[START OF AVAILABLE DATA]
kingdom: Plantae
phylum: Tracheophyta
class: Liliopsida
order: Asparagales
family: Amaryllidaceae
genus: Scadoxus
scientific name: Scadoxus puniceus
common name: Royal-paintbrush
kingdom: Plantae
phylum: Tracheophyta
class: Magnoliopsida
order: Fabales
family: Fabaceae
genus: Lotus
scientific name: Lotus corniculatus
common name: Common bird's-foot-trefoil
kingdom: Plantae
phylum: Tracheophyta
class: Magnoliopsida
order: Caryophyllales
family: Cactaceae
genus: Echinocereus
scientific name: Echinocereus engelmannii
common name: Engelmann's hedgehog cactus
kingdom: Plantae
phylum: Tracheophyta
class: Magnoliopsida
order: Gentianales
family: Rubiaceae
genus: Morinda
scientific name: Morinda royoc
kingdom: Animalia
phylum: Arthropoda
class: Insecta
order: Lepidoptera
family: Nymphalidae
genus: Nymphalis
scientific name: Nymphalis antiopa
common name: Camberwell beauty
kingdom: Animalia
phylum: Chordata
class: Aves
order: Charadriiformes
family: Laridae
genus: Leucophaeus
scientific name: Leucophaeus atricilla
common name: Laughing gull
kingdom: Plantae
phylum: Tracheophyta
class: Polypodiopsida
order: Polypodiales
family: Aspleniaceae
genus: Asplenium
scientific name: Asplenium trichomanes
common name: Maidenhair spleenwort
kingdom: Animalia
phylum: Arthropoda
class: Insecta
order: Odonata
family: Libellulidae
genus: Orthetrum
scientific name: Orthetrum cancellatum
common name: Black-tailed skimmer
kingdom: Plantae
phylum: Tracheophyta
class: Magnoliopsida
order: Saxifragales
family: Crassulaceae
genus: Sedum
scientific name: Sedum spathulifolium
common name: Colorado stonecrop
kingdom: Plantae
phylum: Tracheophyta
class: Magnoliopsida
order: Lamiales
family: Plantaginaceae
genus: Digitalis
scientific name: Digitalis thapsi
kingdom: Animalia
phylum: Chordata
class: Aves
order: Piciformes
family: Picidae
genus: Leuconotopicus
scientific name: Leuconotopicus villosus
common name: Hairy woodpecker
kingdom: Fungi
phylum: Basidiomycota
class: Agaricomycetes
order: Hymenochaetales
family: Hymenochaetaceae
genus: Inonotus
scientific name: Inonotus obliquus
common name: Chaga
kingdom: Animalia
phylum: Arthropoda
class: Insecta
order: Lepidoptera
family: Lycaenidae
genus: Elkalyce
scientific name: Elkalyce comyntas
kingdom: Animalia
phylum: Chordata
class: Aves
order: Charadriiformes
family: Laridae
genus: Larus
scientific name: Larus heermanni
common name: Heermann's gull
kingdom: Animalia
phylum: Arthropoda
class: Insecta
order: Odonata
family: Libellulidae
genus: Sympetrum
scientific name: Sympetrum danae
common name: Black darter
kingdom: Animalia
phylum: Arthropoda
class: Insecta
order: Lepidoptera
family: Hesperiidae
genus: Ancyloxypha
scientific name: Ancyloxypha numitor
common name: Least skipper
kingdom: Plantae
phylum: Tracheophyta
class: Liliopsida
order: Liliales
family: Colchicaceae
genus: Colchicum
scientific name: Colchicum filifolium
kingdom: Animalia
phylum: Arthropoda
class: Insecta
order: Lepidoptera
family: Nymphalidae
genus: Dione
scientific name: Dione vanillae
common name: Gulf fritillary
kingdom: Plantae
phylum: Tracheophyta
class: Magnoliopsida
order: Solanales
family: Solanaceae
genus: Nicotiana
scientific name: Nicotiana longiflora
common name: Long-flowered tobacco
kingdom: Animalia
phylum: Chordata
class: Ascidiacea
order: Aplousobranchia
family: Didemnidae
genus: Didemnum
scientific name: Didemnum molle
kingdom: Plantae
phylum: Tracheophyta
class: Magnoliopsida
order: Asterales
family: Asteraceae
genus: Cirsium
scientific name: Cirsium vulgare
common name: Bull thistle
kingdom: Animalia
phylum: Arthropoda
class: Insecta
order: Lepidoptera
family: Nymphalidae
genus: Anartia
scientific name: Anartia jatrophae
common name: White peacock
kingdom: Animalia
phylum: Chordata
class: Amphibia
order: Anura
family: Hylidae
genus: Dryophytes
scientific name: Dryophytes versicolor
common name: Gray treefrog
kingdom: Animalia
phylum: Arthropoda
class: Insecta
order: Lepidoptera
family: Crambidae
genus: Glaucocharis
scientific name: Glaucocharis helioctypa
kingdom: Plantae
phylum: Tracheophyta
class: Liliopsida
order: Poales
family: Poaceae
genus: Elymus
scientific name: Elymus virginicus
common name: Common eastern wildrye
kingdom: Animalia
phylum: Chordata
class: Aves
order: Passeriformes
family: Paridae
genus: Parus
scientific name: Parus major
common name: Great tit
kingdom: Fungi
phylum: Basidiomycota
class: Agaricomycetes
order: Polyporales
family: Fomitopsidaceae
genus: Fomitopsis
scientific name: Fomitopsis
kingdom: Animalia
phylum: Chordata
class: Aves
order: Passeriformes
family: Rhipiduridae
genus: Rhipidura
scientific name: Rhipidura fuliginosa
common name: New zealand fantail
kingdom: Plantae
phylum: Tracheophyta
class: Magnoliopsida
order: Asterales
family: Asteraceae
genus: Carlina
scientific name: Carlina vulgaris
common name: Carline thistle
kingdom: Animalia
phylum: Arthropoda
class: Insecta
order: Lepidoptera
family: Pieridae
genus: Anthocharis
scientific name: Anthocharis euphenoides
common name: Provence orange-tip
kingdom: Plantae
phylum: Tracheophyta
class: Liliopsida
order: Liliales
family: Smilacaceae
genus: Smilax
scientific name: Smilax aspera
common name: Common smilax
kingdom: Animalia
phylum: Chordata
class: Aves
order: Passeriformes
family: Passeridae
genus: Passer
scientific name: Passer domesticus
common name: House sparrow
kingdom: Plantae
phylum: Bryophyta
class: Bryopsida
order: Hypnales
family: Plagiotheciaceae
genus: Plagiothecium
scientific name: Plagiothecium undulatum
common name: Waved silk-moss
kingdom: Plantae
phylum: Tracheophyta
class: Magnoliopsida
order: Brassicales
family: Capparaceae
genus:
[END OF AVAILABLE DATA]
▸ **EXERCISE OBJECTIVE**
Copy out every line of the items above word for word.

▸ **REPLY**
kingdom: Plantae
phylum: Tracheophyta
class: Liliopsida
order: Asparagales
family: Amaryllidaceae
genus: Scadoxus
scientific name: Scadoxus puniceus
common name: Royal-paintbrush
kingdom: Plantae
phylum: Tracheophyta
class: Magnoliopsida
order: Fabales
family: Fabaceae
genus: Lotus
scientific name: Lotus corniculatus
common name: Common bird's-foot-trefoil
kingdom: Plantae
phylum: Tracheophyta
class: Magnoliopsida
order: Caryophyllales
family: Cactaceae
genus: Echinocereus
scientific name: Echinocereus engelmannii
common name: Engelmann's hedgehog cactus
kingdom: Plantae
phylum: Tracheophyta
class: Magnoliopsida
order: Gentianales
family: Rubiaceae
genus: Morinda
scientific name: Morinda royoc
kingdom: Animalia
phylum: Arthropoda
class: Insecta
order: Lepidoptera
family: Nymphalidae
genus: Nymphalis
scientific name: Nymphalis antiopa
common name: Camberwell beauty
kingdom: Animalia
phylum: Chordata
class: Aves
order: Charadriiformes
family: Laridae
genus: Leucophaeus
scientific name: Leucophaeus atricilla
common name: Laughing gull
kingdom: Plantae
phylum: Tracheophyta
class: Polypodiopsida
order: Polypodiales
family: Aspleniaceae
genus: Asplenium
scientific name: Asplenium trichomanes
common name: Maidenhair spleenwort
kingdom: Animalia
phylum: Arthropoda
class: Insecta
order: Odonata
family: Libellulidae
genus: Orthetrum
scientific name: Orthetrum cancellatum
common name: Black-tailed skimmer
kingdom: Plantae
phylum: Tracheophyta
class: Magnoliopsida
order: Saxifragales
family: Crassulaceae
genus: Sedum
scientific name: Sedum spathulifolium
common name: Colorado stonecrop
kingdom: Plantae
phylum: Tracheophyta
class: Magnoliopsida
order: Lamiales
family: Plantaginaceae
genus: Digitalis
scientific name: Digitalis thapsi
kingdom: Animalia
phylum: Chordata
class: Aves
order: Piciformes
family: Picidae
genus: Leuconotopicus
scientific name: Leuconotopicus villosus
common name: Hairy woodpecker
kingdom: Fungi
phylum: Basidiomycota
class: Agaricomycetes
order: Hymenochaetales
family: Hymenochaetaceae
genus: Inonotus
scientific name: Inonotus obliquus
common name: Chaga
kingdom: Animalia
phylum: Arthropoda
class: Insecta
order: Lepidoptera
family: Lycaenidae
genus: Elkalyce
scientific name: Elkalyce comyntas
kingdom: Animalia
phylum: Chordata
class: Aves
order: Charadriiformes
family: Laridae
genus: Larus
scientific name: Larus heermanni
common name: Heermann's gull
kingdom: Animalia
phylum: Arthropoda
class: Insecta
order: Odonata
family: Libellulidae
genus: Sympetrum
scientific name: Sympetrum danae
common name: Black darter
kingdom: Animalia
phylum: Arthropoda
class: Insecta
order: Lepidoptera
family: Hesperiidae
genus: Ancyloxypha
scientific name: Ancyloxypha numitor
common name: Least skipper
kingdom: Plantae
phylum: Tracheophyta
class: Liliopsida
order: Liliales
family: Colchicaceae
genus: Colchicum
scientific name: Colchicum filifolium
kingdom: Animalia
phylum: Arthropoda
class: Insecta
order: Lepidoptera
family: Nymphalidae
genus: Dione
scientific name: Dione vanillae
common name: Gulf fritillary
kingdom: Plantae
phylum: Tracheophyta
class: Magnoliopsida
order: Solanales
family: Solanaceae
genus: Nicotiana
scientific name: Nicotiana longiflora
common name: Long-flowered tobacco
kingdom: Animalia
phylum: Chordata
class: Ascidiacea
order: Aplousobranchia
family: Didemnidae
genus: Didemnum
scientific name: Didemnum molle
kingdom: Plantae
phylum: Tracheophyta
class: Magnoliopsida
order: Asterales
family: Asteraceae
genus: Cirsium
scientific name: Cirsium vulgare
common name: Bull thistle
kingdom: Animalia
phylum: Arthropoda
class: Insecta
order: Lepidoptera
family: Nymphalidae
genus: Anartia
scientific name: Anartia jatrophae
common name: White peacock
kingdom: Animalia
phylum: Chordata
class: Amphibia
order: Anura
family: Hylidae
genus: Dryophytes
scientific name: Dryophytes versicolor
common name: Gray treefrog
kingdom: Animalia
phylum: Arthropoda
class: Insecta
order: Lepidoptera
family: Crambidae
genus: Glaucocharis
scientific name: Glaucocharis helioctypa
kingdom: Plantae
phylum: Tracheophyta
class: Liliopsida
order: Poales
family: Poaceae
genus: Elymus
scientific name: Elymus virginicus
common name: Common eastern wildrye
kingdom: Animalia
phylum: Chordata
class: Aves
order: Passeriformes
family: Paridae
genus: Parus
scientific name: Parus major
common name: Great tit
kingdom: Fungi
phylum: Basidiomycota
class: Agaricomycetes
order: Polyporales
family: Fomitopsidaceae
genus: Fomitopsis
scientific name: Fomitopsis
kingdom: Animalia
phylum: Chordata
class: Aves
order: Passeriformes
family: Rhipiduridae
genus: Rhipidura
scientific name: Rhipidura fuliginosa
common name: New zealand fantail
kingdom: Plantae
phylum: Tracheophyta
class: Magnoliopsida
order: Asterales
family: Asteraceae
genus: Carlina
scientific name: Carlina vulgaris
common name: Carline thistle
kingdom: Animalia
phylum: Arthropoda
class: Insecta
order: Lepidoptera
family: Pieridae
genus: Anthocharis
scientific name: Anthocharis euphenoides
common name: Provence orange-tip
kingdom: Plantae
phylum: Tracheophyta
class: Liliopsida
order: Liliales
family: Smilacaceae
genus: Smilax
scientific name: Smilax aspera
common name: Common smilax
kingdom: Animalia
phylum: Chordata
class: Aves
order: Passeriformes
family: Passeridae
genus: Passer
scientific name: Passer domesticus
common name: House sparrow
kingdom: Plantae
phylum: Bryophyta
class: Bryopsida
order: Hypnales
family: Plagiotheciaceae
genus: Plagiothecium
scientific name: Plagiothecium undulatum
common name: Waved silk-moss
kingdom: Plantae
phylum: Tracheophyta
class: Magnoliopsida
order: Brassicales
family: Capparaceae
genus:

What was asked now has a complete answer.